Alternative "Complementary" Method: We can subtract the probability of the only failing path (GG) from the total sample space (1).
$P(\text{at least one red}) = 1 - P(GG) = 1 - \left(\dfrac{5}{8} \cdot \dfrac{4}{7}\right) = 1 - \dfrac{20}{56} = \mathbf{\dfrac{36}{56}}$

c) The second ball is red
This outcome relies on evaluating all possible paths that terminate with a red ball in the second stage (RR and GR). Notice that the unconditional probability $P(R_2)$ is generally equal to $P(R_1)$. $$ \begin{aligned} P(R_2) &= P(RR) + P(GR) \\ &= \left(\dfrac{3}{8} \cdot \dfrac{2}{7}\right) + \left(\dfrac{5}{8} \cdot \dfrac{3}{7}\right) \\ &= \dfrac{6}{56} + \dfrac{15}{56} \\ &= \dfrac{21}{56} \\ &= \mathbf{\dfrac{3}{8}} \end{aligned} $$

EXAMPLE 3

Suppose the two balls are selected with replacement (the first ball is returned to the box before the second is drawn).

In this scenario, the outcome of the first draw has no physical effect on the second. Therefore, the events are completely independent, and the probabilities remain static across all stages.

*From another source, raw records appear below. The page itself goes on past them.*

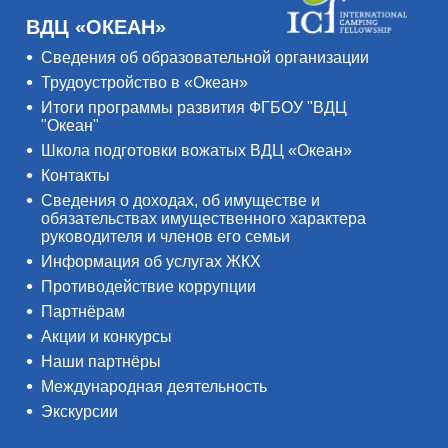
ВДЦ «ОКЕАН»
Сведения об образовательной организации
Трудоустройство в «Океан»
Итоги программы развития ФГБОУ "ВДЦ
"Океан"
Школа подготовки вожатых ВДЦ «Океан»
Контакты
Сведения о доходах, об имуществе и
обязательствах имущественного характера
руководителя и членов его семьи
Информация об услугах ЖКХ
Противодействие коррупции
Партнёрам
Акции и конкурсы
Наши партнёры
Международная деятельность
Экскурсии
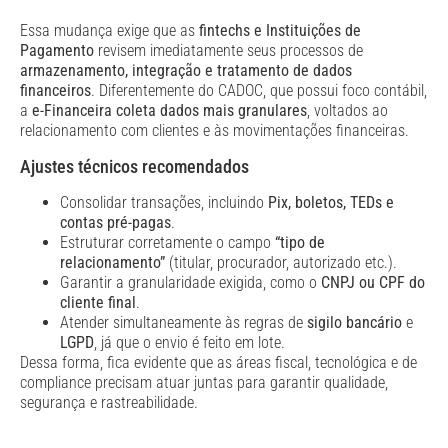
Essa mudança exige que as
fintechs e Instituições de
Pagamento
revisem imediatamente seus processos de
armazenamento, integração e tratamento de dados
financeiros
. Diferentemente do CADOC, que possui foco contábil,
a
e-Financeira coleta dados mais granulares
, voltados ao
relacionamento com clientes e às movimentações financeiras.
Ajustes técnicos recomendados
Consolidar transações, incluindo
Pix, boletos, TEDs e
contas pré-pagas
.
Estruturar corretamente o campo
“tipo de
relacionamento”
(titular, procurador, autorizado etc.).
Garantir a granularidade exigida, como o
CNPJ ou CPF do
cliente final
.
Atender simultaneamente às regras de
sigilo bancário
e
LGPD
, já que o envio é feito em lote.
Dessa forma, fica evidente que as áreas fiscal, tecnológica e de
compliance precisam atuar juntas para garantir qualidade,
segurança e rastreabilidade.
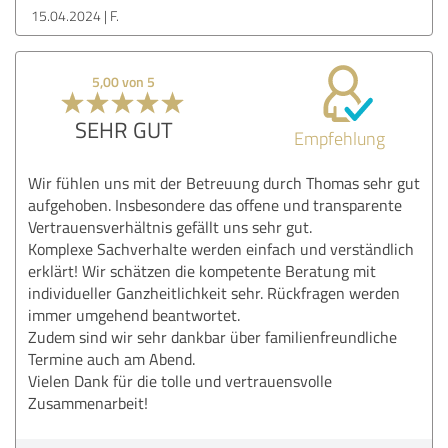
15.04.2024
F.
5,00 von 5
SEHR GUT
Empfehlung
Wir fühlen uns mit der Betreuung durch Thomas sehr gut
aufgehoben. Insbesondere das offene und transparente
Vertrauensverhältnis gefällt uns sehr gut.
Komplexe Sachverhalte werden einfach und verständlich
erklärt! Wir schätzen die kompetente Beratung mit
individueller Ganzheitlichkeit sehr. Rückfragen werden
immer umgehend beantwortet.
Zudem sind wir sehr dankbar über familienfreundliche
Termine auch am Abend.
Vielen Dank für die tolle und vertrauensvolle
Zusammenarbeit!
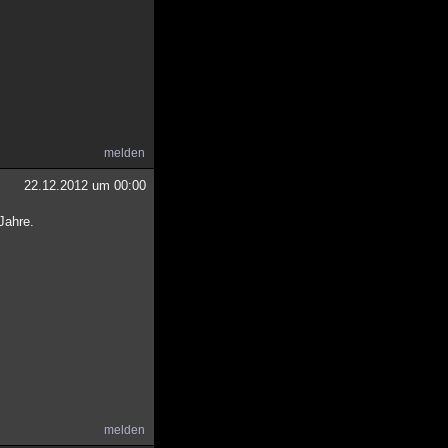
melden
22.12.2012 um 00:00
Jahre.
melden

Using the rules of multiplication and addition over the modified tree:

$P(RR) = \dfrac{3}{8} \cdot \dfrac{3}{8} = \mathbf{\dfrac{9}{64}}$
$P(\text{exactly one red}) = P(RG) + P(GR) = \left(\dfrac{3}{8} \cdot \dfrac{5}{8}\right) + \left(\dfrac{5}{8} \cdot \dfrac{3}{8}\right) = \mathbf{\dfrac{30}{64}}$

2. Evaluating Complex Conditional Probabilities (Bayes' Rules)

Evaluating conditional probabilities spanning across multiple stages generally requires establishing the intersection relative to the conditional subspace. The fundamental formula remains our primary analytical tool:

$P(A|B) = \dfrac{P(A \cap B)}{P(B)}$

A "Bayes' style" problem occurs when the conditioning event $B$ occurs temporally after the event $A$ in the experiment sequence. The tree diagram must be evaluated "backwards."

EXAMPLE 4

Based on the initial non-replacement experiment (Example 1), we know that exactly one red ball has been drawn. What is the probability that it was selected in the first draw?

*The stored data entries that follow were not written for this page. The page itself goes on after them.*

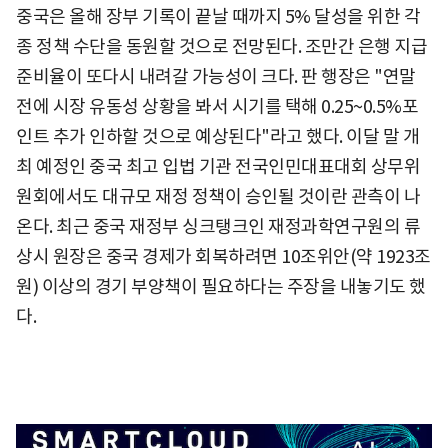
중국은 올해 장부 기록이 끝날 때까지 5% 달성을 위한 각
종 정책 수단을 동원할 것으로 전망된다. 조만간 은행 지급
준비율이 또다시 내려갈 가능성이 크다. 판 행장은 "연말
전에 시장 유동성 상황을 봐서 시기를 택해 0.25~0.5%포
인트 추가 인하할 것으로 예상된다"라고 했다. 이달 말 개
최 예정인 중국 최고 입법 기관 전국인민대표대회 상무위
원회에서도 대규모 재정 정책이 승인될 것이란 관측이 나
온다. 최근 중국 재정부 싱크탱크인 재정과학연구원의 류
상시 원장은 중국 경제가 회복하려면 10조위안(약 1923조
원) 이상의 경기 부양책이 필요하다는 주장을 내놓기도 했
다.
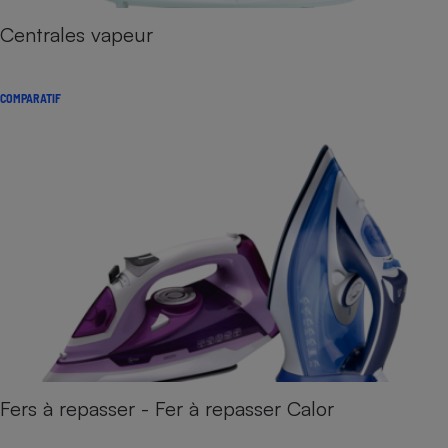
Centrales vapeur
COMPARATIF
Fers à repasser - Fer à repasser Calor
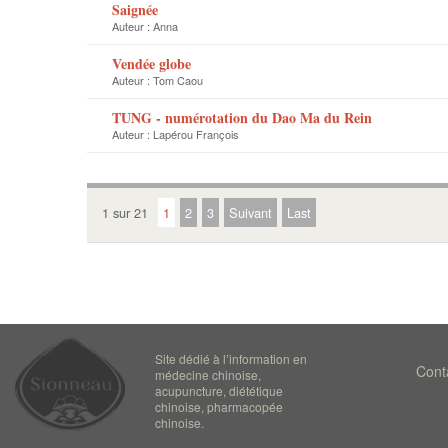
Saignée
Auteur :
Anna
Vendée globe
Auteur :
Tom Caou
TUNG - numérotation du Dao Ma du Rein
Auteur :
Lapérou François
1 sur 21
1
2
3
Suivant
Last
Site dédié à l’information en
Cont
médecine chinoise,
acupuncture, diététique
chinoise, pharmacopée
chinoise.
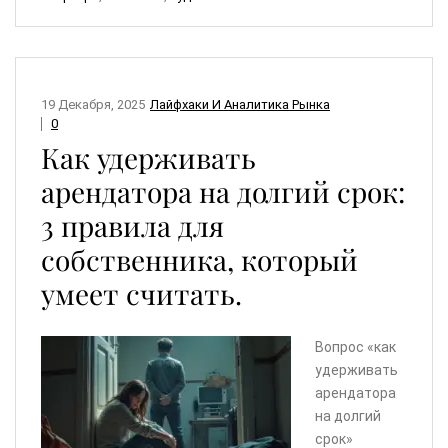
19 Декабря, 2025
Лайфхаки И Аналитика Рынка
0
Как удерживать
арендатора на долгий срок:
3 правила для
собственника, который
умеет считать.
Вопрос «как
удерживать
арендатора
на долгий
срок»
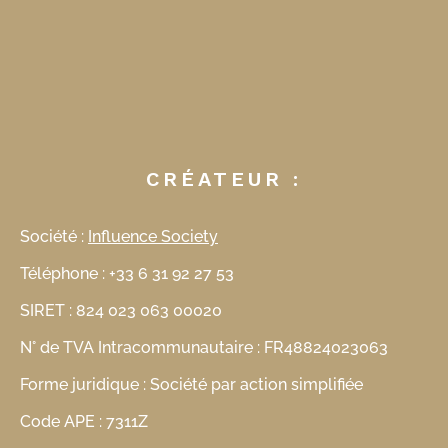
CRÉATEUR :
Société :
Influence Society
Téléphone : +33 6 31 92 27 53
SIRET : 824 023 063 00020
N° de TVA Intracommunautaire : FR48824023063
Forme juridique : Société par action simplifiée
Code APE : 7311Z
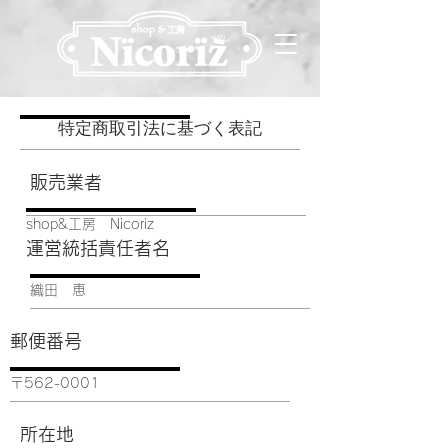
特定商取引法に基づく表記
販売業者
shop&工房 Nicoriz
運営統括責任者名
織田 恵
郵便番号
〒562-0001
所在地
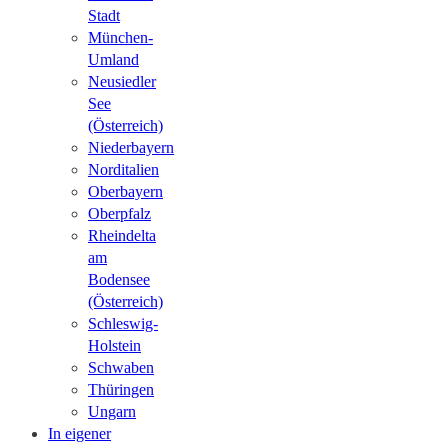
Stadt
München-
Umland
Neusiedler
See
(Österreich)
Niederbayern
Norditalien
Oberbayern
Oberpfalz
Rheindelta
am
Bodensee
(Österreich)
Schleswig-
Holstein
Schwaben
Thüringen
Ungarn
In eigener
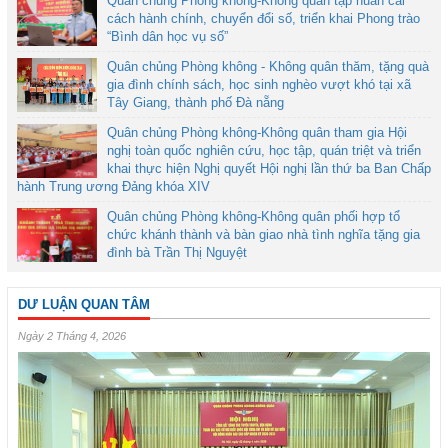
Quân chủng Phòng không-Không quân tập huấn cải
cách hành chính, chuyển đổi số, triển khai Phong trào
“Bình dân học vụ số”
Quân chủng Phòng không - Không quân thăm, tặng quà
gia đình chính sách, học sinh nghèo vượt khó tại xã
Tây Giang, thành phố Đà nẵng
Quân chủng Phòng không-Không quân tham gia Hội
nghị toàn quốc nghiên cứu, học tập, quán triệt và triển
khai thực hiện Nghị quyết Hội nghị lần thứ ba Ban Chấp
hành Trung ương Đảng khóa XIV
Quân chủng Phòng không-Không quân phối hợp tổ
chức khánh thành và bàn giao nhà tình nghĩa tặng gia
đình bà Trần Thị Nguyệt
DƯ LUẬN QUAN TÂM
Ngày 2 Tháng 4, 2026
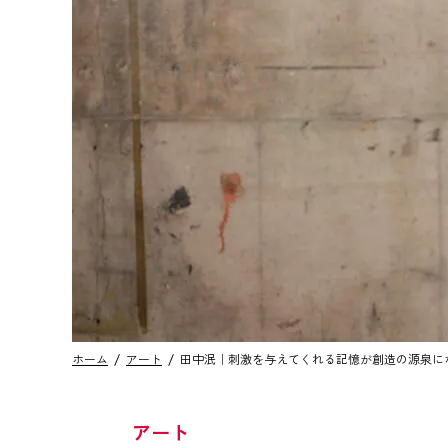
ホーム
アート
田中泯｜刺激を与えてくれる記憶が創造の源泉に
アート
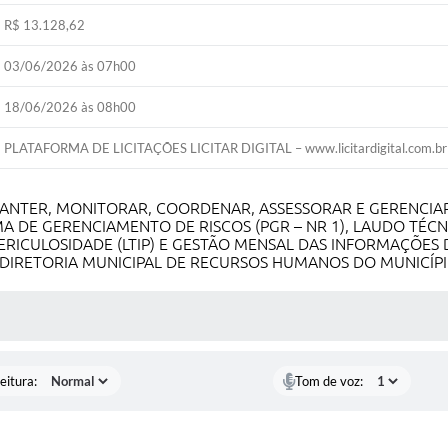
R$ 13.128,62
03/06/2026 às 07h00
18/06/2026 às 08h00
PLATAFORMA DE LICITAÇÕES LICITAR DIGITAL – www.licitardigital.com.br
ANTER, MONITORAR, COORDENAR, ASSESSORAR E GERENCI
A DE GERENCIAMENTO DE RISCOS (PGR – NR 1), LAUDO TÉC
PERICULOSIDADE (LTIP) E GESTÃO MENSAL DAS INFORMAÇÕES 
DIRETORIA MUNICIPAL DE RECURSOS HUMANOS DO MUNICÍ
 MÍDIAS
eitura:
Tom de voz:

We define the requisite events explicitly:
Condition (Given): $B = \text{"exactly one red"}$ (The paths RG and GR)
Target Event: $A = \text{"the first draw was red"}$ (The path RG)

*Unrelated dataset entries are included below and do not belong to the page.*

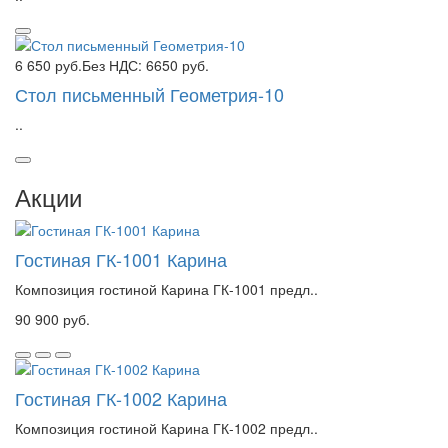
6 650 руб.
Без НДС: 6650 руб.
Стол письменный Геометрия-10
..
Акции
Гостиная ГК-1001 Карина
Композиция гостиной Карина ГК-1001 предл..
90 900 руб.
Гостиная ГК-1002 Карина
Композиция гостиной Карина ГК-1002 предл..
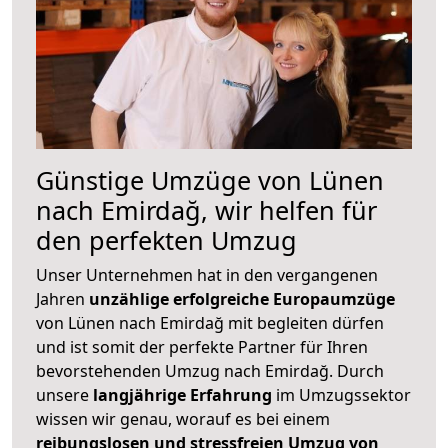
Günstige Umzüge von Lünen
nach Emirdağ, wir helfen für
den perfekten Umzug
Unser Unternehmen hat in den vergangenen
Jahren
unzählige erfolgreiche Europaumzüge
von Lünen nach Emirdağ mit begleiten dürfen
und ist somit der perfekte Partner für Ihren
bevorstehenden Umzug nach Emirdağ. Durch
unsere
langjährige Erfahrung
im Umzugssektor
wissen wir genau, worauf es bei einem
reibungslosen und stressfreien Umzug von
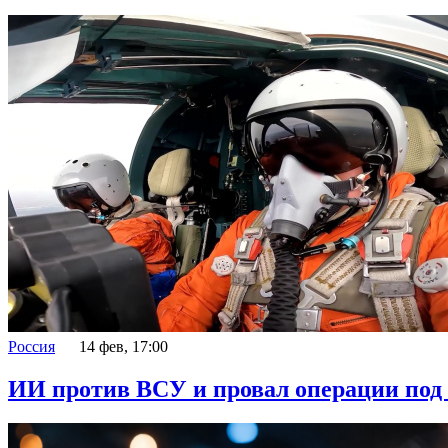
Россия
14 фев, 17:00
ИИ против ВСУ и провал операции под 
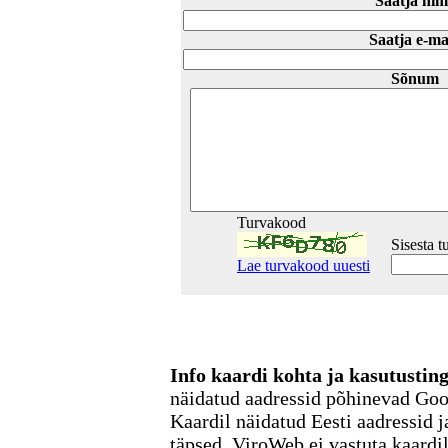
Saatja nim
Saatja e-ma
Sõnum
Turvakood
Sisesta 
Lae turvakood uuesti
Info kaardi kohta ja kasutusti
näidatud aadressid põhinevad Go
Kaardil näidatud Eesti aadressid j
täpsed. ViroWeb ei vastuta kaardi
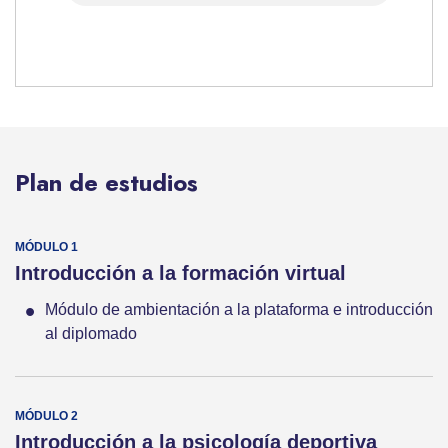
Plan de estudios
Introducción a la formación virtual
Módulo de ambientación a la plataforma e introducción
al diplomado
Introducción a la psicología deportiva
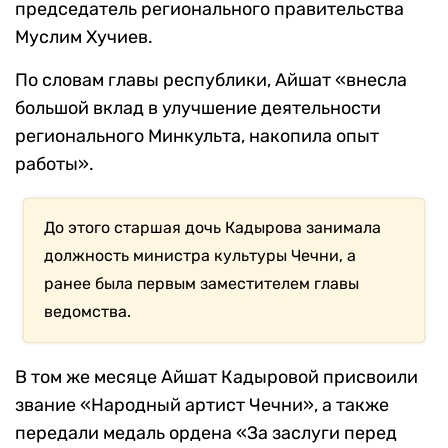
председатель регионального правительства
Муслим Хучиев.
По словам главы республики, Айшат «внесла
большой вклад в улучшение деятельности
регионального Минкульта, накопила опыт
работы».
До этого старшая дочь Кадырова занимала
должность министра культуры Чечни, а
ранее была первым заместителем главы
ведомства.
В том же месяце Айшат Кадыровой присвоили
звание «Народный артист Чечни», а также
передали медаль ордена «За заслуги перед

We seek $P(A|B)$. By applying the formal definition of conditional probability:

$P(A|B) = \dfrac{P(A \cap B)}{P(B)}$

Now, evaluate the intersection carefully. What represents the combined event $A \cap B$? We require a path that satisfies both condition $B$ (exactly one red) AND target $A$ (first draw is red). The only path strictly satisfying both is RG. Therefore, $P(A \cap B) = P(RG)$. $$ \begin{aligned} P(A|B) &= \dfrac{P(RG)}{P(\text{exactly one red})} \\ &= \dfrac{\dfrac{15}{56}}{\dfrac{30}{56}} \\ &= \mathbf{\dfrac{1}{2}} \end{aligned} $$

EXAMPLE 5

Assume again the non-replacement experiment from Example 1. Given that the second ball drawn was red, find the probability that the first ball was also red.

Define the events:
Condition (Given): $B = \text{"second ball is red"}$ (Paths RR and GR)
Target Event: $A = \text{"first ball is red"}$

We evaluate the intersection $A \cap B$. The path satisfying both "second ball red" AND "first ball red" is exclusively RR. $$ \begin{aligned} P(A|B) &= \dfrac{P(A \cap B)}{P(B)} \\ &= \dfrac{P(RR)}{P(R_2)} \\ &= \dfrac{\dfrac{6}{56}}{\dfrac{21}{56}} \\ &= \mathbf{\dfrac{6}{21}} = \mathbf{\dfrac{2}{7}} \end{aligned} $$

Alternative Insight: We could conceptually reverse the temporal logic. If the final draw yields a red ball from the box initially containing 3 red and 5 green balls, then practically, it is as if we removed one red ball prior to the first draw. The probability the first draw was red is exactly the conditional state resulting from this mental removal: $\dfrac{2}{7}$.